Der AZ berichtet er mehr davon: Damals wurde Westmark an der Transitstrecke von Hamburg kassiert. „Das waren Lächerlichkeiten, auf die man gar nicht kommt. Eine reine Abkassiererei.“ Frau Kausch finde, die Stelle am Stendaler Marktplatz solle deutlicher markiert werden, und schlägt ein großes aufgemaltes Kreuz vor.

Eine AZ-Anfrage für eine Stellungnahme der Stadt dazu blieb bisher unbeantwortet. Stattdessen veröffentlichte die Stendaler Verwaltung noch am selben Tag eine Pressemitteilung über eine Zunahme des ordnungswidrigen Parkens auf Behindertenparkplätzen. Ob es einen Zusammenhang zu der Beschwerde und den immer wieder diskutierten Behindertenparkplätzen am Markt, von denen einer sich an besagter Nordseite befindet, gibt, ist nicht klar.
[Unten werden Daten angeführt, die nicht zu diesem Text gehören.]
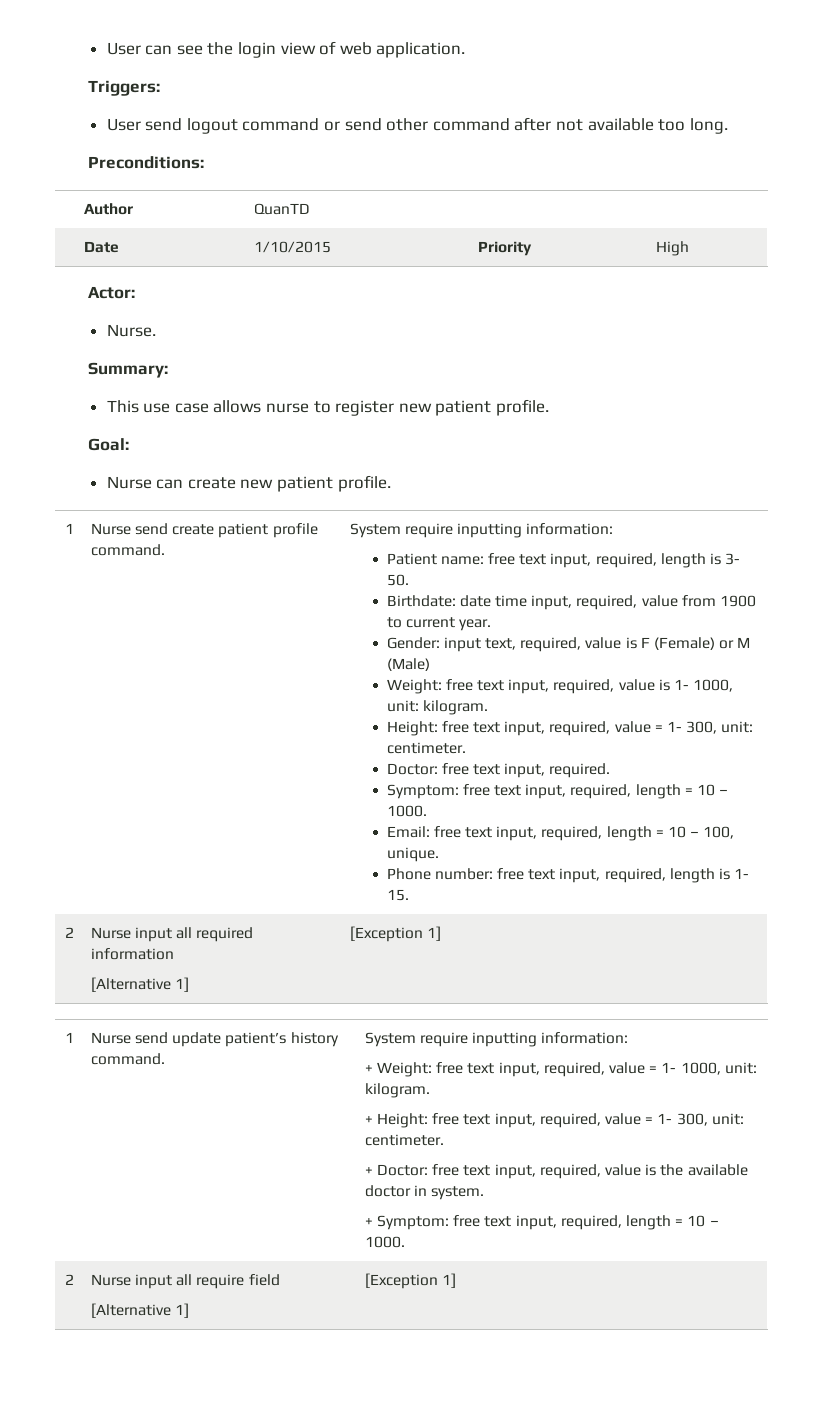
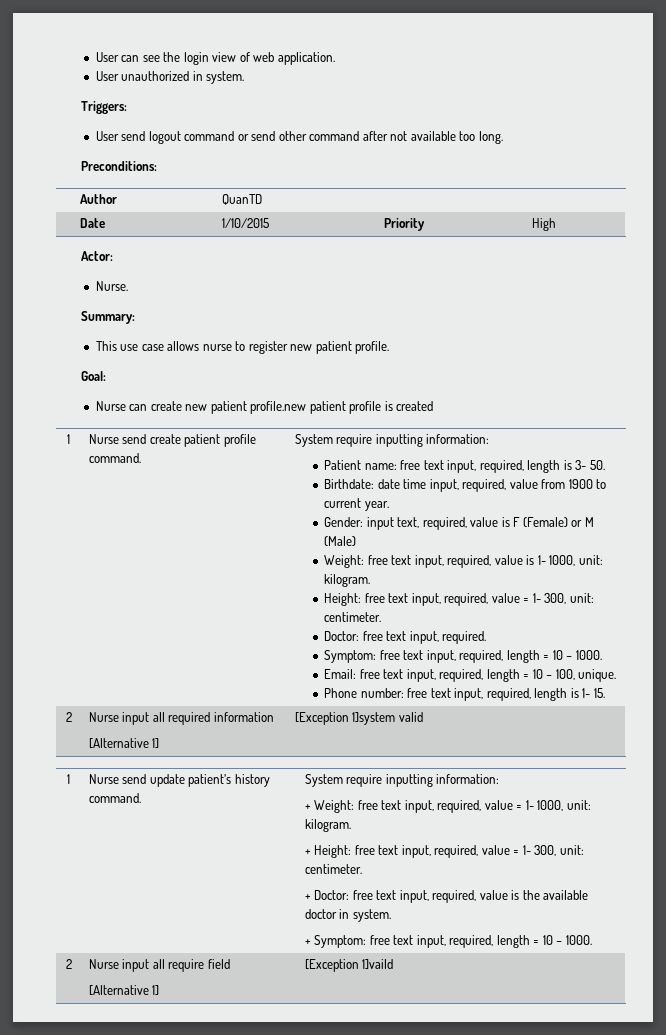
(466, 50) none -> [95,71,245,84] // User unauthorized in system.
[337,475,391,492] profile. -> [250,401,434,414] profile.new patient profile is created
[427,926,442,941] 1] -> [352,712,423,725] 1]system valid
[442,1273,457,1288] 1] -> [362,959,394,969] 1]vaild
Stärkere Kontrollen geplant

„Allein im September 2021 stellten die Beschäftigten insgesamt 28 Verkehrsordnungswidrigkeiten auf Behindertenparkplätzen fest und es ist offenkundig, dass dies nur die Spitze des Eisbergs ist“, schreibt Pressesprecher Armin Fischbach. Ohne einen Nachweis, der zum Stehen auf einem solchen Platz berechtigt, müssten Falschparker mit einem Verwarngeld und Abschleppmaßnahmen mit den entsprechenden Kosten rechnen. Die Fahrzeuge könnten dann vom Schützenplatz abgeholt werden. Die Stadt kündigte an, die innerstädtischen Stellflächen verstärkt kontrollieren zu wollen. Die Behindertenparkplätze am Markt waren nicht zuletzt Thema Ende August, als nach langen Beschwerden diese umgebaut wurden. Zwei Stück soll es zu jeder Zeit dort geben, im Juni waren sie von einem Restaurant besetzt worden (AZ berichtete).